SOURCE TEXT:
Configuration#

The configuration for the Software Heritage Filesystem resides in the swh > fuse section of the shared YAML configuration file used by all Software Heritage tools, located by default at ~/.config/swh/global.yml (following the XDG Base Directory specification). You can override this path on the command line via the -C/--config-file flag.

You can choose how swh-fuse will fetch content from the archive. The default and simplest way is to query the SWH public API. This method can be configured with the following block:

swh-fuse will also search for the following fields:

  • cache: a section that can contain:

    • metadata: a dict configuring where to store the metadata cache. It can either contain an in-memory boolean entry, set to true, or a path string entry, pointing to the file.

    • blob: a dict configuring where to store the blob cache, with the same entries as metadata. If the dict contains a bypass entry set to true, this cache will be disabled entirely - this can be useful in the HPC setting (see below).

    • direntry: how much memory should be used by the direntry cache, specified using a maxram entry (either as a percentage of available RAM, or with disk storage unit suffixes: B, KB, MB, GB).

  • json-indent: number of spaces used to print JSON metadata files. Setting it to null disables indentation.

Example#

Here is a full ~/.config/swh/global.yml equivalent to the default configuration:

swh:
  fuse:
    cache:
      metadata:
        path: "/home/user/.cache/swh/fuse/metadata.sqlite"
      blob:
        path: "/home/user/.cache/swh/fuse/blob.sqlite"
      direntry:
        maxram: "10%"
    web-api:
      url: "https://archive.softwareheritage.org/api/1/"
      auth-token: "eyJhbGciOiJIUzI1NiIsInR5cCIgOiAiSldUIiwia2..."
    json-indent: 2

Logging#

The default logging level is set to INFO and can be configured with the SWH_LOG_LEVEL environment variable, or through the shared command line interface via the -l/--log-level flag.

DATASET EXTRACT:
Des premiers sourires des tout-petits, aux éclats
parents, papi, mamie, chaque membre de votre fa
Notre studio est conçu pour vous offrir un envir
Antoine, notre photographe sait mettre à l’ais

PROBLEMS AND TASKS:
[1] In the Software Heritage Filesystem configuration text, rewrite everything from "Configuration#" down to "to the file.", replacing "swh-fuse" with "the FUSE client".
[2] Translate this sentence from the Software Heritage Filesystem configuration text into Spanish: "The default and simplest way is to query the SWH public API."

ANSWER SECTION:
[1]
Configuration#

The configuration for the Software Heritage Filesystem resides in the swh > fuse section of the shared YAML configuration file used by all Software Heritage tools, located by default at ~/.config/swh/global.yml (following the XDG Base Directory specification). You can override this path on the command line via the -C/--config-file flag.

You can choose how the FUSE client will fetch content from the archive. The default and simplest way is to query the SWH public API. This method can be configured with the following block:

the FUSE client will also search for the following fields:

  • cache: a section that can contain:

    • metadata: a dict configuring where to store the metadata cache. It can either contain an in-memory boolean entry, set to true, or a path string entry, pointing to the file.

[2] La forma predeterminada y más sencilla es consultar la API pública de SWH.